The way Cincinnati head coach Mick Cronin prefers to play is with 94 feet of pressure defense and on offense a four-out-one-in system which utilizes a power forward who can spread the floor as well as long and athletic guys on the perimeter who will rebound. With the departures of some key seniors following this season, Cronin knew he had to re-load, and he did in a big way with Jermaine Lawrence.
At 6-foot-9 with a nice shooting stroke and impressive athleticism, Lawrence blew up this spring and summer on the AAU circuit. During this time the Cincinnati Bearcats and assistant coach Darren Savino were present quite a bit watching him play. That paid off with a commitment, and now UC has a key piece to the puzzle.
With his skillset and the direction basketball is going now, which is a bit smaller and more perimeter oriented, Lawrence is perfect as a faceup power forward. He can stretch the defense with his three point shooting, yet is athletic enough to know how to rebound.
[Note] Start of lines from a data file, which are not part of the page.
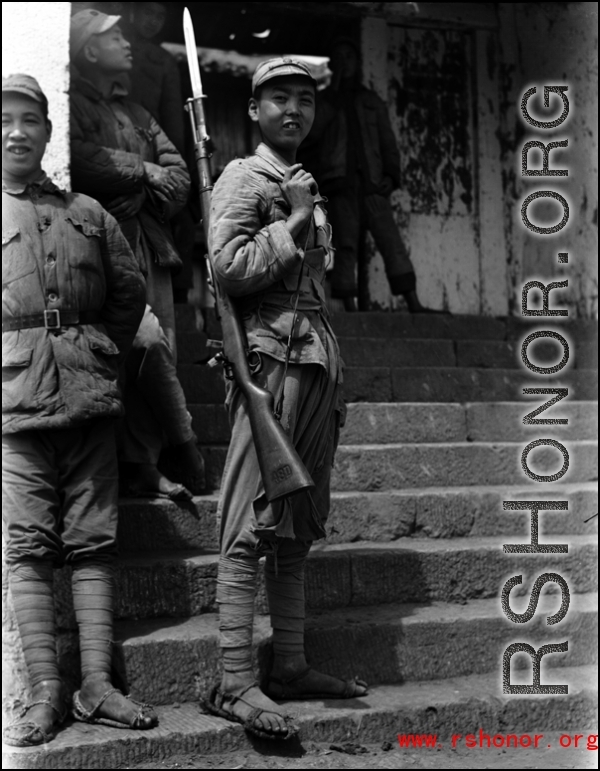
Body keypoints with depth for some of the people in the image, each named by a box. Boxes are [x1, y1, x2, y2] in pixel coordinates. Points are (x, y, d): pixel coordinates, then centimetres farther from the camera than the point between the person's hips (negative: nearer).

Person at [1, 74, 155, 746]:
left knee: (93, 542, 1)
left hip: (88, 395, 2)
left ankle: (97, 685, 4)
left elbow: (129, 291, 18)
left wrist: (102, 352, 10)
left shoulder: (87, 213, 15)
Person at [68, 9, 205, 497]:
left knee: (160, 351, 2)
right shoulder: (73, 104, 1)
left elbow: (179, 175, 19)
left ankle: (142, 467, 8)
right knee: (146, 339, -21)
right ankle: (184, 443, -6)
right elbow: (87, 165, -17)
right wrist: (145, 172, -2)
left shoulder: (134, 112, 25)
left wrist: (143, 193, -2)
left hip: (151, 246, 7)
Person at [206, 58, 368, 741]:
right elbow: (228, 267, -16)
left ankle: (291, 667, 16)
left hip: (318, 358, 9)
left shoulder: (307, 185, 24)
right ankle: (234, 683, -8)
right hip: (272, 357, -9)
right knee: (250, 528, -10)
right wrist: (295, 222, -11)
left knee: (297, 528, 9)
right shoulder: (243, 178, -1)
For UC this is vital, because their current power forward, Justin Jackson, is mostly unskilled, but has a high motor. That means Jackson is more naturally suited to playing inside as a center as opposed to on the perimeter in the four-out offense that Cronin and his staff prefer.
By allowing Jackson to move inside, look for Lawrence to start at power forward and to be flanked on the wing by seniors Titus Rubles and Sean Kilpatrick. Kilpatrick, who is one of the best players in the Big East, is expected to return for his fifth year next season. That trio combined with Jackson will give the Bearcats a ton of length and athleticism.
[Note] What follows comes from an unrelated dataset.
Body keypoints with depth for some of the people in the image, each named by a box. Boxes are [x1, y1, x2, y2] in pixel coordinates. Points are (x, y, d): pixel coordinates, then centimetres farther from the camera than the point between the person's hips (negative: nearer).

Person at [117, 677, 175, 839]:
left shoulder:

Not only will Lawrence and Kilpatrick be able to spread the defense with their three point shooting, but it will take pressure off of what will be a somewhat unproven point guard situation. Troy Caupain could come in and start right away, but he is mostly a slasher, driver and then back up Ge-Lawn Guyn has been solid during the first two years of his career, yet fairly unspectacular.
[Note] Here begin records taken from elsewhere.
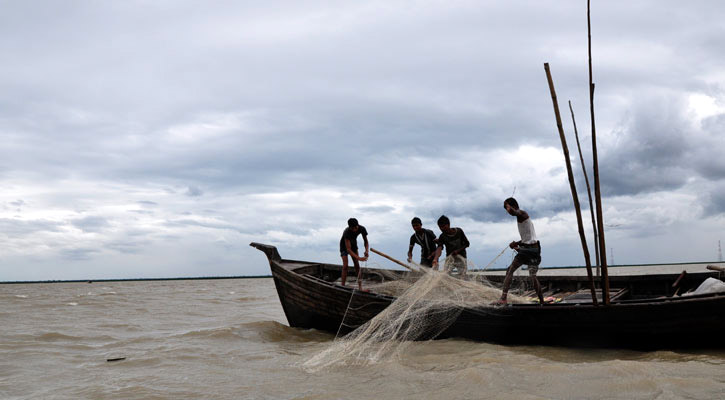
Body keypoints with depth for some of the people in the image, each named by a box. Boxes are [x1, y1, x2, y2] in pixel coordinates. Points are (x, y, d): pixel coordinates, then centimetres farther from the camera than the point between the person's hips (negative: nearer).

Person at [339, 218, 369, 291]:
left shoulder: (362, 229, -27)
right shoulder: (347, 232, -40)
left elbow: (366, 242, -16)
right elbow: (348, 249, -42)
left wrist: (366, 251, -37)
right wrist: (359, 258, -52)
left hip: (353, 243, 4)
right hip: (344, 244, -4)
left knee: (357, 265, -3)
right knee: (345, 265, -16)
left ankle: (360, 286, 1)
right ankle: (343, 286, -14)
Adding that scoring punch with Lawrence and allowing UC to played their preferred style on offense and defense makes this a huge commitment for the Bearcats. Right now UC can struggle to score, and they lose playmaker Cashmere Wright and toughness guy Jaquon Parker to graduation on the perimeter as well as top interior performer Cheikh Mobj.
Cronin needed a superstar in this class, and he got one in Lawrence. As if that weren’t big enough, Lawrence plays the position that is most crucial to allowing Cronin to play the way he wants on defense, and gives the Bearcats one of the longest and most athletic defensive teams in the country.